New Year’s resolutions are certainly good, even great wonder and intent. I have made a few. I don’t remember any ever working out. But some things did work out. I ask: What was the difference? The difference is between January 3rd and December 28th.
Generally, I had resolved to make some resolutions right away, on the 1st. Then the 2nd came and went. Then finally my resolution to resolve resoluted on the 4th or 5th. I had already started to train myself in avoidance and delay. Training the exact opposite of the habit I desperately needed to establish: action.
I made the list. Set it down. And promised to look at it soon. To start, very, very soon. Just a couple of things to get out of the way first. The list waits. Then it waits. Then I needed to explain, justify, and support my outcome: lack of outcome. No problem. I have a list of those of ways to explain, justify, and support my desired adjustments to my life.
- I got started late, but I can start any time!
- I was busy. You know, all the hubbub around the holidays.
- The holidays are different. The regular year is soon to come.
- I have strong will. I can do this any time I want.
- Just as soon as I get this assignment out the door.
- Heck, I am pretty successful anyway. No big deal.
- Anyway, New Year’s is over. This is real, no fantasy dreams. Real stuff.
- I just need to make sure to avoid having my friends and family asking me.
- I will practice with my explanations.
- Oh well . . . Next year. Any time I want. Tomorrow.
That was January 5. Here’s what the “December 28 plan” looks like: “I started today.” It only took 10 minutes. It is my #1 priority. Started. Not promised. No muss. No fuss. No need to “explain, justify, and support.” Done. Started.
This year I employed the “December 28 plan.”
First, thank you for reading my stuff this year, and especially to those who have taken my classes. The Data Science topic is becoming very popular. It is the future. But the future does not happen right without doing the past right. The past must start right, right now. These 10 minutes. Then these 10 minutes become the successful past.

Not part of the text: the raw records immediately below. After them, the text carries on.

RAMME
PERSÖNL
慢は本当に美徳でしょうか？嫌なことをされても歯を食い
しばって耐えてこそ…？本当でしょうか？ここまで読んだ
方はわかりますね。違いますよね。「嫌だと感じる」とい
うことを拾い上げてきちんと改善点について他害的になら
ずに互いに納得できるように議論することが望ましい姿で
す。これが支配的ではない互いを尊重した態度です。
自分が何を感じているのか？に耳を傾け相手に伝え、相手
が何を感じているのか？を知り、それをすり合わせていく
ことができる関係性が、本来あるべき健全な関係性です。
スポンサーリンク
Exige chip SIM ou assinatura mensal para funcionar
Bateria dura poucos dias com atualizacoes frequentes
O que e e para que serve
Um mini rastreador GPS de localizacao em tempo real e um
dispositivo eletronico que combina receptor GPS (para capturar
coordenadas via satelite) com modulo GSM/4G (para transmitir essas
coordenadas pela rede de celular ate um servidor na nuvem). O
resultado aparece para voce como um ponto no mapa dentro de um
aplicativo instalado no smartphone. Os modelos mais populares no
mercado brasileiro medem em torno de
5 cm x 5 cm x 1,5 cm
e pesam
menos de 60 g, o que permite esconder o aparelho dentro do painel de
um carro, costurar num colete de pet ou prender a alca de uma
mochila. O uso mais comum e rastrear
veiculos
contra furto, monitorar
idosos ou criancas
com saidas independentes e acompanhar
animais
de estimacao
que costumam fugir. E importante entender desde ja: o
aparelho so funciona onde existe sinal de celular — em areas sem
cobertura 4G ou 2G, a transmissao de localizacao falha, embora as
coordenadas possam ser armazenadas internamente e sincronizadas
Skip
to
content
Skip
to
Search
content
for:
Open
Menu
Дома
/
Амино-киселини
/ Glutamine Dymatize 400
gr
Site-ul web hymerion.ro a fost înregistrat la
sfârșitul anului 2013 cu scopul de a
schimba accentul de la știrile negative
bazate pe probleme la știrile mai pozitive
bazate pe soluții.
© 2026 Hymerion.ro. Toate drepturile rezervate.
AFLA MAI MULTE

The days of the “trust me” appraiser are close to over. The days of “see my analysis” are here.
Appraisers are judged on believability (credibility). And those “credible assignment results” are based on two things: user expectations, and peer’s actions.
The word ‘accuracy’ is not found until USPAP Standard 3-3(a)(iii). The reviewer is to judge your accuracy. Presumably the reviewer has secret knowledge of the true value to compare against. Alternately, the reviewer can provide their own opinion of value, then presume that their opinion is correct, yours is not. Oh yeah – the appraisal reviewer must also be credible. It is required!
We start now to make today the yesterday that made our lives better tomorrow.